Directions: Upon reaching the line containing "left shoulder: (340, 281)", output that line and all remaining lines exactly, through the end of the entries, and output nothing before it.

Given entries:
□ □ □
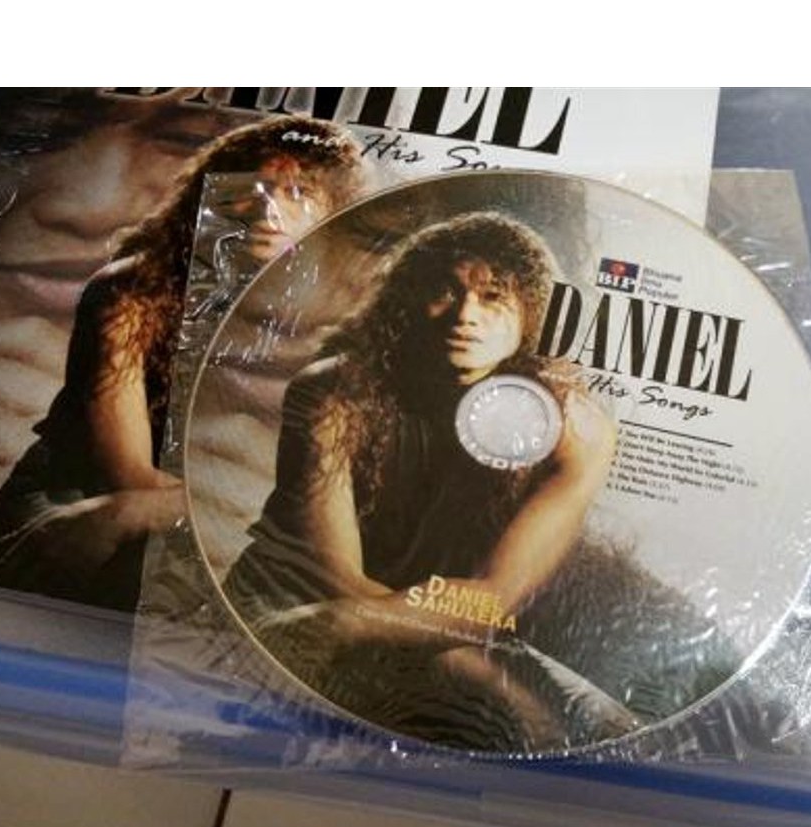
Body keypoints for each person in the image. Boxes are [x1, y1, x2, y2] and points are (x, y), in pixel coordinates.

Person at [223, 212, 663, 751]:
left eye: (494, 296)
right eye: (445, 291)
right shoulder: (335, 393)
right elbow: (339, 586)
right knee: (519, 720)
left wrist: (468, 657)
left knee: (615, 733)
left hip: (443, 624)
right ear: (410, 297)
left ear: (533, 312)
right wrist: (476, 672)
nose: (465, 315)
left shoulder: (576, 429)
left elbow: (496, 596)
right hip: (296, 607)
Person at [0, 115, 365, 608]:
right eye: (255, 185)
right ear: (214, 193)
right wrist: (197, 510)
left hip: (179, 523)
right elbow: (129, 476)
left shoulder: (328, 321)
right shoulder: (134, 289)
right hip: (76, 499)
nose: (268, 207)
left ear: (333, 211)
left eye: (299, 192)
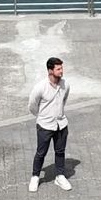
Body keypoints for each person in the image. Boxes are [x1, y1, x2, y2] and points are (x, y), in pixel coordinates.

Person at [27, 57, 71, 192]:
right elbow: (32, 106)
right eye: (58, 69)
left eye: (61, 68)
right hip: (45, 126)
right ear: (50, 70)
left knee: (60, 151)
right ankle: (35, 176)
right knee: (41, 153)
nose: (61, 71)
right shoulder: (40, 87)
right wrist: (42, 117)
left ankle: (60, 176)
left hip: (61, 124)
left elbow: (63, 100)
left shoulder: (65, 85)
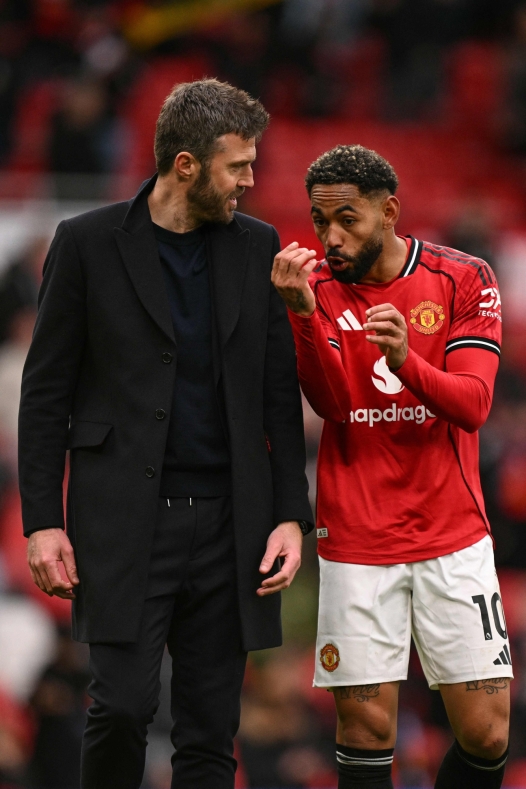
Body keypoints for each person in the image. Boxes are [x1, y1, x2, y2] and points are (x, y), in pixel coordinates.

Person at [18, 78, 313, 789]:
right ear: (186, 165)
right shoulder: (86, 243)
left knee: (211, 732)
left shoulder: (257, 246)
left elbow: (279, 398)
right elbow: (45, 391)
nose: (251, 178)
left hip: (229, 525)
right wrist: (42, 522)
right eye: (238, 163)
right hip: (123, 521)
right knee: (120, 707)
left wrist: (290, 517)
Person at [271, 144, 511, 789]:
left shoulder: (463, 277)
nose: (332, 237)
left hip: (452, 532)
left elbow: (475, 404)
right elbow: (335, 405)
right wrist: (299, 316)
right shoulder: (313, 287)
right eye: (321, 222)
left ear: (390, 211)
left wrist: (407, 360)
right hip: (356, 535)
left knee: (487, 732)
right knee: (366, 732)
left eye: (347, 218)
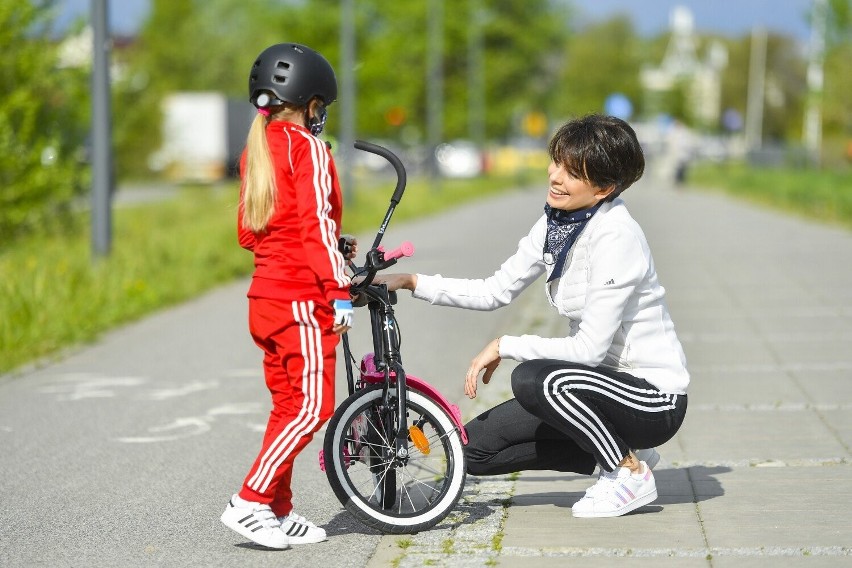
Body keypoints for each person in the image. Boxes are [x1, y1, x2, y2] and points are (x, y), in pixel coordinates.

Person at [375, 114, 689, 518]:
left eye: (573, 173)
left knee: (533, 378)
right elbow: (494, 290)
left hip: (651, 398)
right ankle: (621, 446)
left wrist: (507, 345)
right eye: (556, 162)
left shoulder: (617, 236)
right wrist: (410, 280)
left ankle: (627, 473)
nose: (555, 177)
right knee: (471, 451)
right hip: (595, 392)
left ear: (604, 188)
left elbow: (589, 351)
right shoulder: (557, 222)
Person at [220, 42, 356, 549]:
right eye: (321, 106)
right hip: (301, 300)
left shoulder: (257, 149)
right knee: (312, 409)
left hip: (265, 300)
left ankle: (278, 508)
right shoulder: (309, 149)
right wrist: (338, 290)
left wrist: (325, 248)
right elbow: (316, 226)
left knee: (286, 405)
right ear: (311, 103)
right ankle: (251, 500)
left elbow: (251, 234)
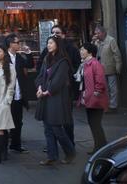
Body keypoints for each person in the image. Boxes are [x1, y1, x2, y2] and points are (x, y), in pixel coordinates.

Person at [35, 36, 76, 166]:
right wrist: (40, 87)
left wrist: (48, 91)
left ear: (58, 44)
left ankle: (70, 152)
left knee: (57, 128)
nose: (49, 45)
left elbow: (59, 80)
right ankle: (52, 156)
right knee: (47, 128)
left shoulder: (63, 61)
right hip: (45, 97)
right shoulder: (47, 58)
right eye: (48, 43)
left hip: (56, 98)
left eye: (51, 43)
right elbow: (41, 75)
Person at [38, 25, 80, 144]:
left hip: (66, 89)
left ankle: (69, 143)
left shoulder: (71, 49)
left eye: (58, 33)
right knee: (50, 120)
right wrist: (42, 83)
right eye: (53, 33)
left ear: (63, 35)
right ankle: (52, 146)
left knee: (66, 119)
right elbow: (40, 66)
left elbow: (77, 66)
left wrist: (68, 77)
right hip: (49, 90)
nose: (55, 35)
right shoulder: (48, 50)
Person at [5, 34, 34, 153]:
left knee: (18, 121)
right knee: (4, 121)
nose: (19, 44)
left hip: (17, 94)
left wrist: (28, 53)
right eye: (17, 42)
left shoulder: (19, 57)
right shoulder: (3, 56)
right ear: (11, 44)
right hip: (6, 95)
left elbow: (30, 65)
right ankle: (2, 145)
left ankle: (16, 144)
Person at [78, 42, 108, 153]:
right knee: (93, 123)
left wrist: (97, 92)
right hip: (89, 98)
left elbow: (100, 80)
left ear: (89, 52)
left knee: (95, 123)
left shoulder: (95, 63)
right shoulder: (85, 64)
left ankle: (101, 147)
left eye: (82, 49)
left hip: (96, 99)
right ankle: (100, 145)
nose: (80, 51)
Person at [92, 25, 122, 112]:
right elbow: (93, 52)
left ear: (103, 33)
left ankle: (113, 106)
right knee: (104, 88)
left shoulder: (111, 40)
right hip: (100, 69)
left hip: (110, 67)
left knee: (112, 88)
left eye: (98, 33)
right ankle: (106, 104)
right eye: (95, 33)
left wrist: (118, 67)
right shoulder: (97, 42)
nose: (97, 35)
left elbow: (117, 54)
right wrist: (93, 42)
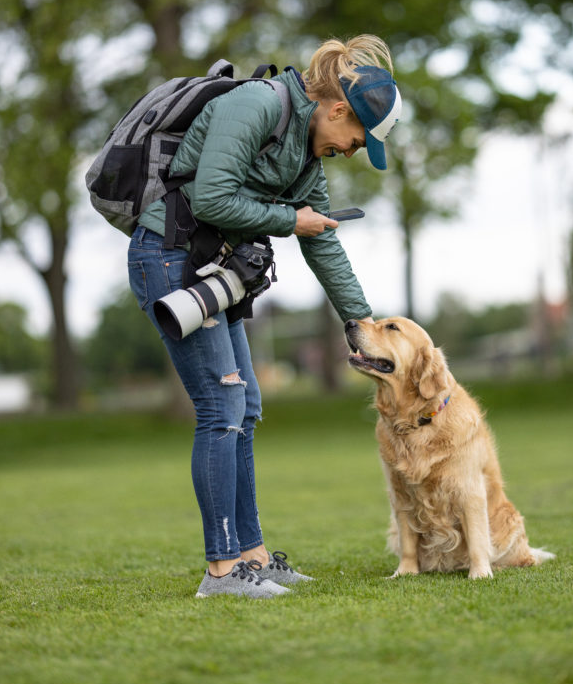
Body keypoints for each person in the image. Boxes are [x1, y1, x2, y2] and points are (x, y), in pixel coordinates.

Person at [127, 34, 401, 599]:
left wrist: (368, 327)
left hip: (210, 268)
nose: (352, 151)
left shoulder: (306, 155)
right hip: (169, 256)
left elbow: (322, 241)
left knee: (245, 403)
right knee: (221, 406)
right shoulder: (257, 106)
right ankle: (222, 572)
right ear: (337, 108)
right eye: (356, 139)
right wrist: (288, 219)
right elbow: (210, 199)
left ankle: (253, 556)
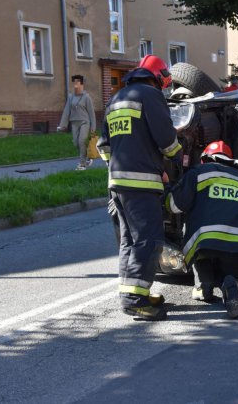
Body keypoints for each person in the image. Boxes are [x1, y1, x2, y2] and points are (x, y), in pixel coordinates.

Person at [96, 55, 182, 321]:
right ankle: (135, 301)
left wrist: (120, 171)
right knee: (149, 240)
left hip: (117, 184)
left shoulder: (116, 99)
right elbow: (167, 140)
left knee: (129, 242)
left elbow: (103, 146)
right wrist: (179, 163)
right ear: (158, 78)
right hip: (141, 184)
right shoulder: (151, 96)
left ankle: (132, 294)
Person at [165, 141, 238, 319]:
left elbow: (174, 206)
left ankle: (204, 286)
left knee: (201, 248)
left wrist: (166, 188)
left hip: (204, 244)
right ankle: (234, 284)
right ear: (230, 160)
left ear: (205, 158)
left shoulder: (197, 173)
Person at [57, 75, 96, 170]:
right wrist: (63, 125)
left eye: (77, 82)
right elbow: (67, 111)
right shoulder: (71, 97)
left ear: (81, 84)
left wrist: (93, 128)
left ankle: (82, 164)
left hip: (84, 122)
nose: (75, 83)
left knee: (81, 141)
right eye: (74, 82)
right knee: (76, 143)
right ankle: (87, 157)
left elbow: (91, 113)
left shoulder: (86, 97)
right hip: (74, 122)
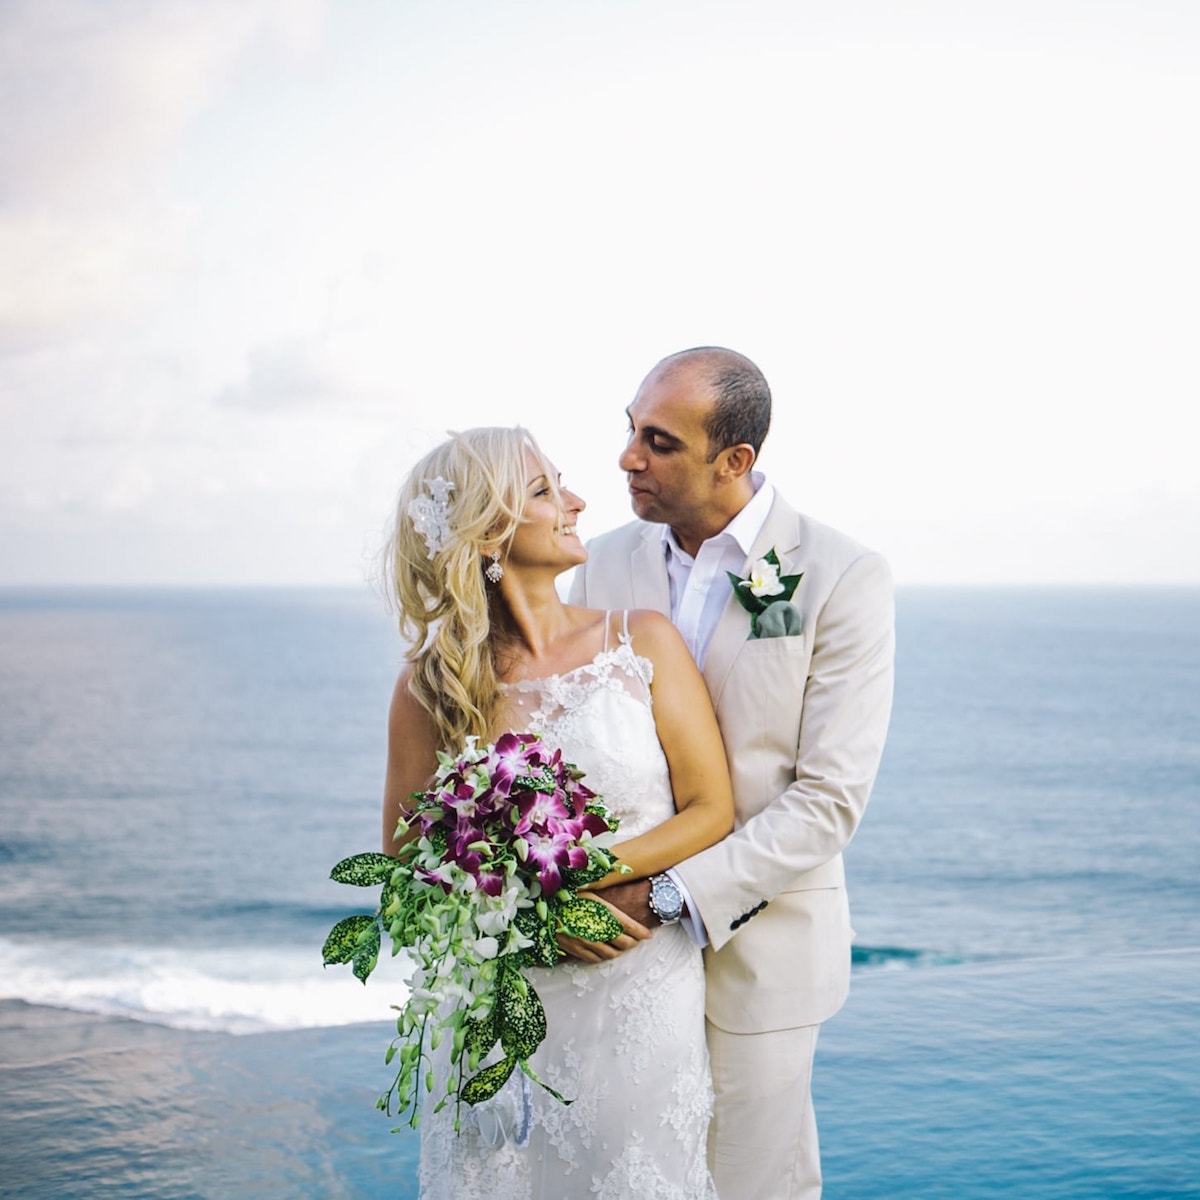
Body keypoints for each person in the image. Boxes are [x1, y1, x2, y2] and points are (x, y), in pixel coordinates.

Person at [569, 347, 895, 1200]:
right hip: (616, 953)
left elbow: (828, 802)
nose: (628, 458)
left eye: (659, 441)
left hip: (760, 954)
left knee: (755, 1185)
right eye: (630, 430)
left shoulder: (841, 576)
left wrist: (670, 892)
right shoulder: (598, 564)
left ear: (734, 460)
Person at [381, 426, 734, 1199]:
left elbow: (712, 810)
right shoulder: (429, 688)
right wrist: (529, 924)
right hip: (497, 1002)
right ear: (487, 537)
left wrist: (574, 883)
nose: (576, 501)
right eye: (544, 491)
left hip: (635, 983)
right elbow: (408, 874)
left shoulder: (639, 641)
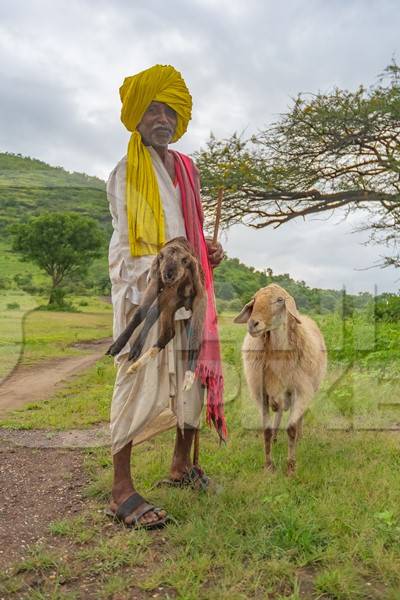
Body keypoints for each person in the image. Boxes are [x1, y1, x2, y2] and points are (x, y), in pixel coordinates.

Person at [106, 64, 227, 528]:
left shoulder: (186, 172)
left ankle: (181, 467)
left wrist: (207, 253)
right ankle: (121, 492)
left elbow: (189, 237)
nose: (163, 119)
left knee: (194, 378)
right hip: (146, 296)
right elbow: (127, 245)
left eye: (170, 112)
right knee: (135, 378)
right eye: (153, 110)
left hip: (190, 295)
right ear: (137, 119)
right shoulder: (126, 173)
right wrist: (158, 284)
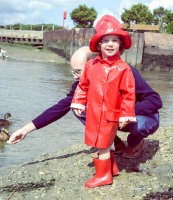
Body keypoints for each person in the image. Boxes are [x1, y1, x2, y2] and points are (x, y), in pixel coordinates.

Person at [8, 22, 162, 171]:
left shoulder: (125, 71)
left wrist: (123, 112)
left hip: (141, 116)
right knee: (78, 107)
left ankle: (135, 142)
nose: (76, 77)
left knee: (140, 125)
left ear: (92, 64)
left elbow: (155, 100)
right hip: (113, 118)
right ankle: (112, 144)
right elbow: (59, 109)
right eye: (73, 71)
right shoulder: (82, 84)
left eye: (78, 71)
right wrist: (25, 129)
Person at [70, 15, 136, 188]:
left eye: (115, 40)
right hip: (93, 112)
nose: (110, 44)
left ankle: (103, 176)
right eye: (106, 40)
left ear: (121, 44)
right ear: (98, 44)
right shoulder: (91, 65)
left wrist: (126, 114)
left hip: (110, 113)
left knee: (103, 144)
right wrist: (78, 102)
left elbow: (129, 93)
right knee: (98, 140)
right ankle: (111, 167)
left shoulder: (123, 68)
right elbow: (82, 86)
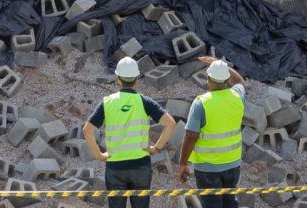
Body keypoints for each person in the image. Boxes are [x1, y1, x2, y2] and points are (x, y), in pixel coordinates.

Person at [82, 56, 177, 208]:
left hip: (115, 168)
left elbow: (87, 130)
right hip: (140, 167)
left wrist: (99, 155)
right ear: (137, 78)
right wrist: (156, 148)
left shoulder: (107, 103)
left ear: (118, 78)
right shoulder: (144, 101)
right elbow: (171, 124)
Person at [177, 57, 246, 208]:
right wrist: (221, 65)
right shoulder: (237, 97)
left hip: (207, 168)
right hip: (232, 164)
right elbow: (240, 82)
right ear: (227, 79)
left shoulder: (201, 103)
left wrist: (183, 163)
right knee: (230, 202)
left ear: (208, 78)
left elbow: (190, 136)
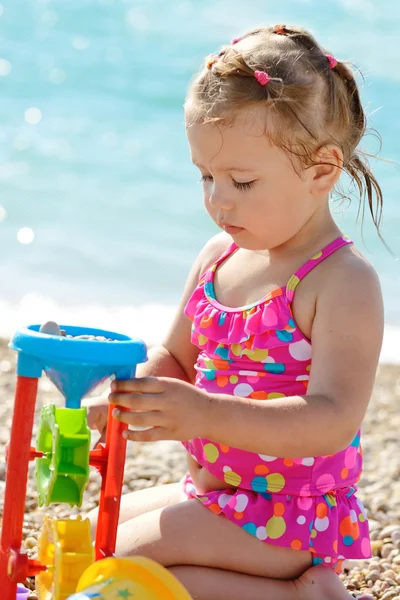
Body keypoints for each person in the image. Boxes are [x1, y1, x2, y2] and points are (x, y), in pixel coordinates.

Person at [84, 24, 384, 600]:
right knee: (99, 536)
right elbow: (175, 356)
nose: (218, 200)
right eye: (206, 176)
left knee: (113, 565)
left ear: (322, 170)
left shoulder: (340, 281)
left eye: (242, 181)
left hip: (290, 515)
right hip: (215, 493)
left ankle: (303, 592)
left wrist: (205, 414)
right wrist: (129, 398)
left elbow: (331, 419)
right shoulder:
□ □ □
Task solution:
left shoulder: (340, 281)
left eye: (242, 181)
left hip: (290, 515)
right hip: (215, 493)
left ankle: (303, 592)
left wrist: (205, 414)
right wrist: (129, 398)
left elbow: (331, 419)
right shoulder:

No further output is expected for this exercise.